== Extrait de page ==
▽

# Copie de bureau sur un videoprojecteur??



## iteeth (20 Janvier 2011)

Salut à tous !
J'ai reçu ce matin mon câble mini DVI/hdmi afin de pouvoir faire une copie de l'écran du mac sur mon vidéoprojecteur. 
Donc je branche mon câble, je vais dans les préférences système afin de chercher un autre moniteur mais rien ne se passe...
J'ai passé des heures à chercher sur le net mais en vain.
Quelqu'un aurait une idée?


----------



## Arlequin (21 Janvier 2011)

hello

il y a peut être plusieurs entrées possibles sur le projo
si c'est le cas, penses à choisir la bonne dans le menu du projo

j'ai un jour eu le même cas, il était en entrée VGA, de ce fait la connexion ne s'établissait pas avec mon mac
en le mettant sur "hdmi", le mac l'a reconnu


----------



## Pascal 77 (21 Janvier 2011)

iteeth a dit:


> J'ai reçu ce matin mon câble mini DVI/hdmi *afin de pouvoir faire une copie de l'écran du mac sur mon vidéoprojecteur*.



En mode "recopie vidéo", penser aussi à régler l'écran du Mac dans une résolution supportée par le projo (gag classique) 



iteeth a dit:


> Donc je branche mon câble, je vais dans les préférences système afin de chercher un autre moniteur mais rien ne se passe...



En mode "recopie vidéo", les deux écrans devant nécessairement avoir les mêmes réglages, un seul apparaît dans Préférences système moniteur.


----------



## Arlequin (21 Janvier 2011)

Pascal 77 a dit:


> En mode "recopie vidéo", penser aussi à régler l'écran du Mac dans une résolution supportée par le projo (gag classique)



en hdmi, cela ne devrait pas poser de problème je pense



Pascal 77 a dit:


> En mode "recopie vidéo", les deux écrans devant nécessairement avoir les mêmes réglages, un seul apparaît dans Préférences système moniteur.

△

== Consigne 1 ==
Modifiez les enregistrements depuis la ligne qui contient « phylum: Tracheophyta » jusqu'à la fin des enregistrements, en remplaçant « common name » par « vernacular name » sans rien changer d'autre, puis donnez ces lignes seules.
La discussion et les enregistrements sont deux ensembles distincts.

== Données de l'exercice ==

▽

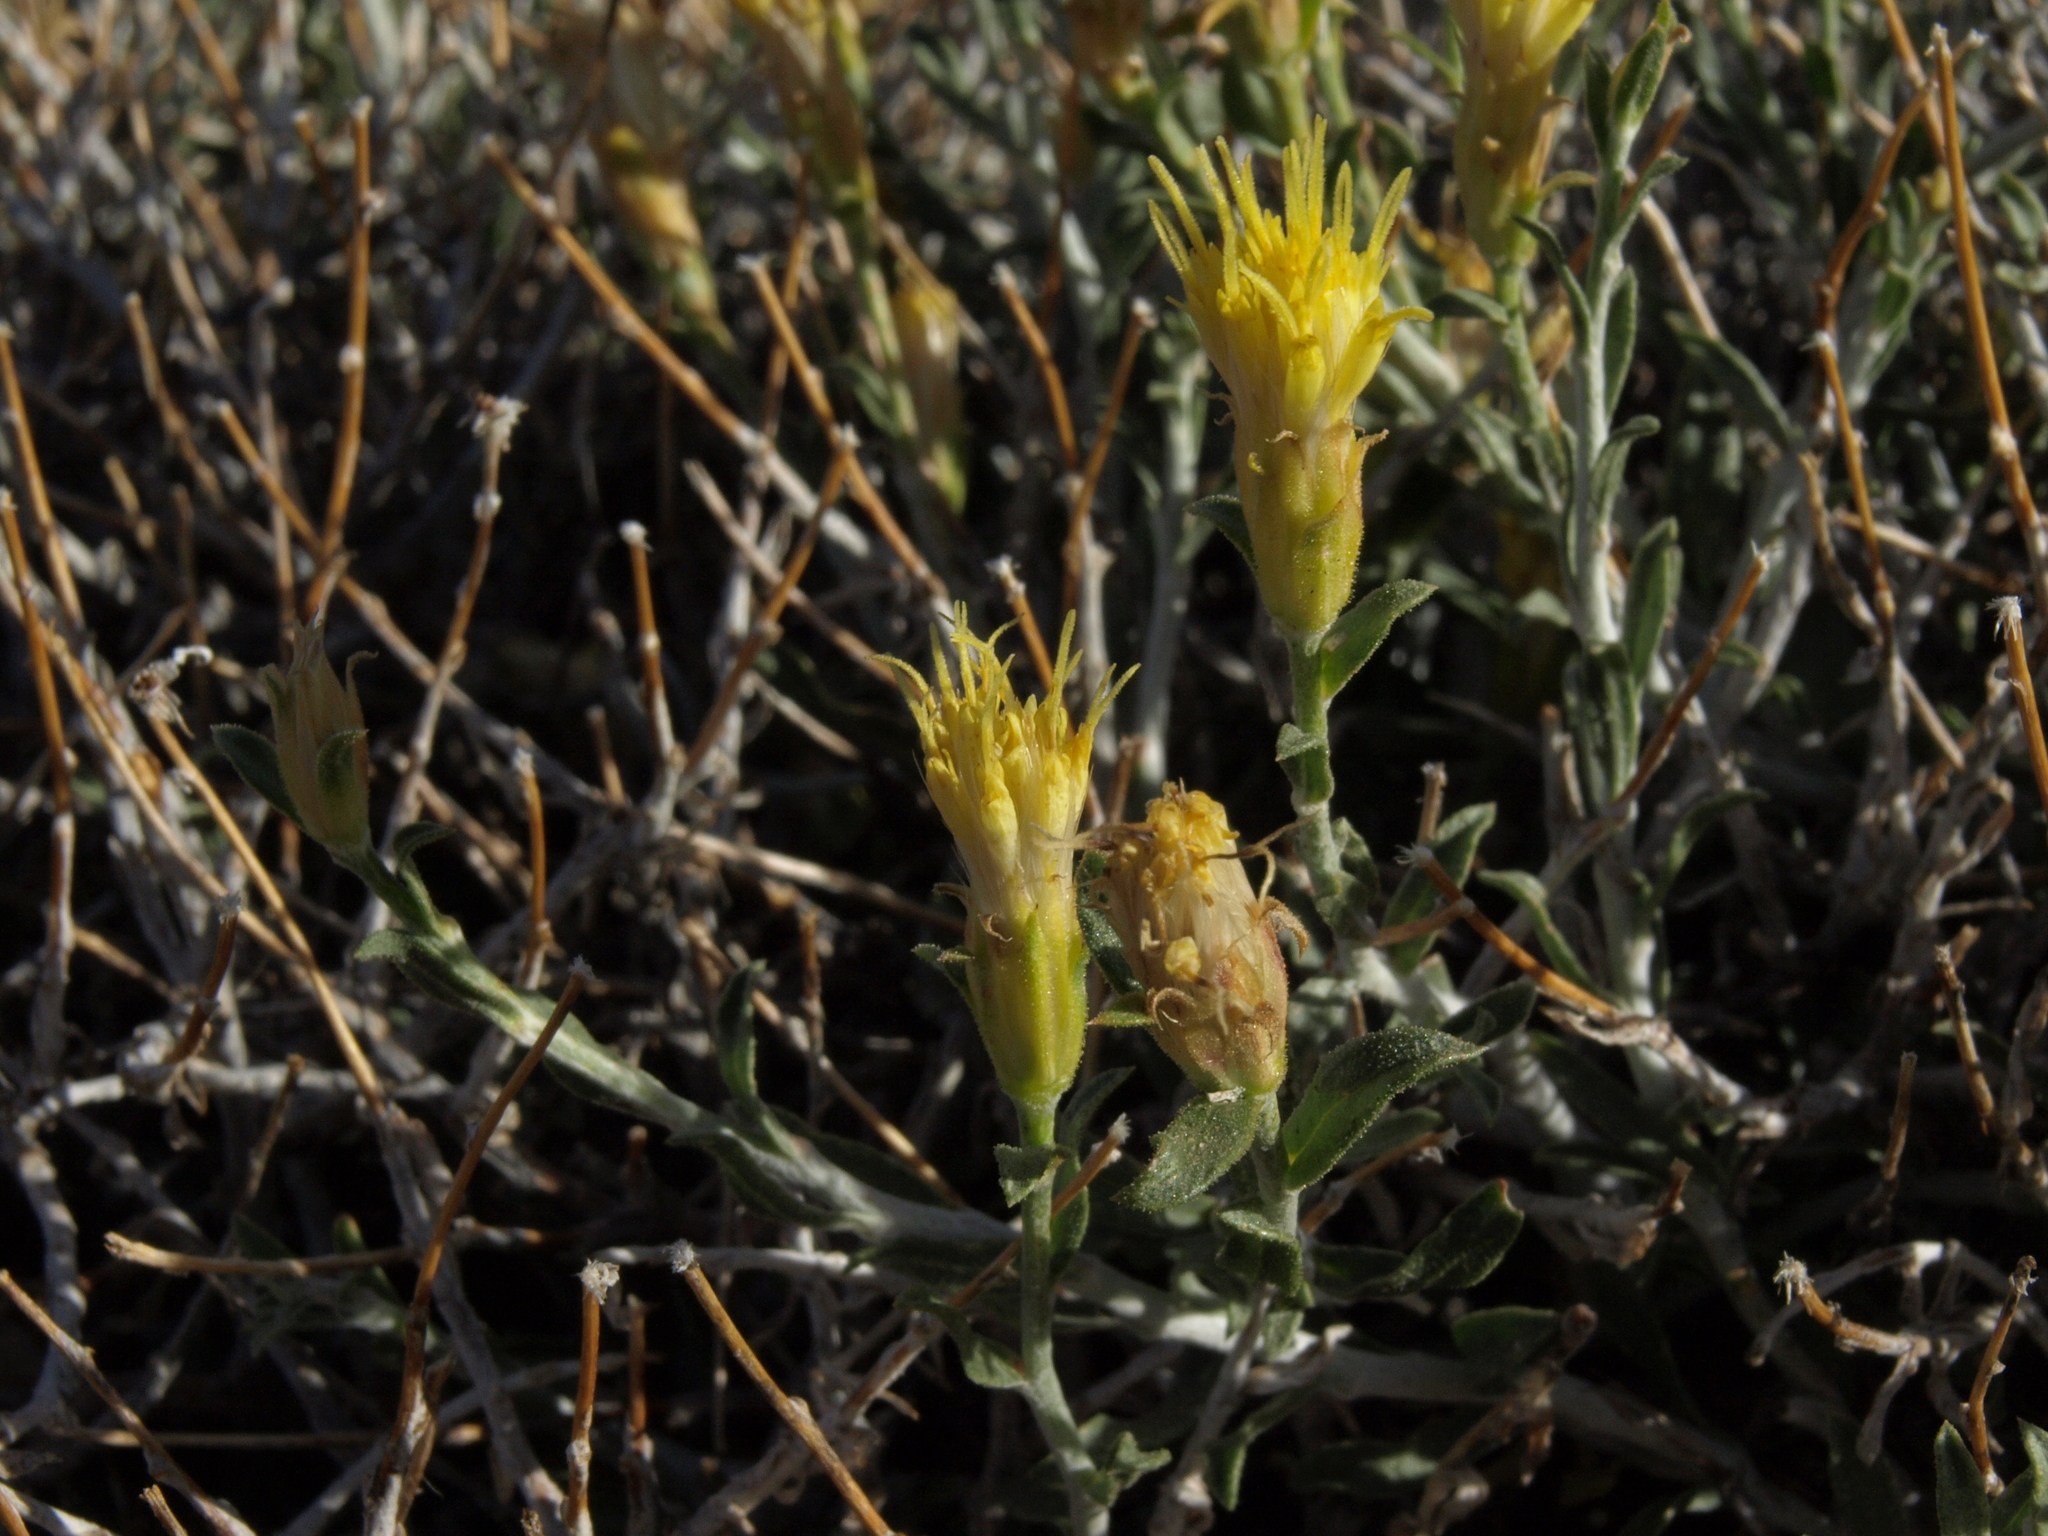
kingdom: Plantae
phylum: Tracheophyta
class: Magnoliopsida
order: Asterales
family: Asteraceae
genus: Ericameria
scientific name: Ericameria discoidea
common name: Sharp-scale goldenweed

△

== Consigne 2 ==
D'après la discussion, répondez brièvement :
(a) Quel câble iteeth a-t-il reçu ce matin-là ?
(b) Sur quelle entrée le projecteur d'Arlequin était-il réglé quand la connexion avec son Mac ne s'établissait pas ?
(c) Selon Pascal 77, combien d'écrans apparaissent dans Préférences système moniteur en mode « recopie vidéo » ?

== Réponse complète 1 ==
phylum: Tracheophyta
class: Magnoliopsida
order: Asterales
family: Asteraceae
genus: Ericameria
scientific name: Ericameria discoidea
vernacular name: Sharp-scale goldenweed

== Réponse complète 2 ==
(a) Un câble mini DVI/hdmi.
(b) Sur l'entrée VGA.
(c) Un seul.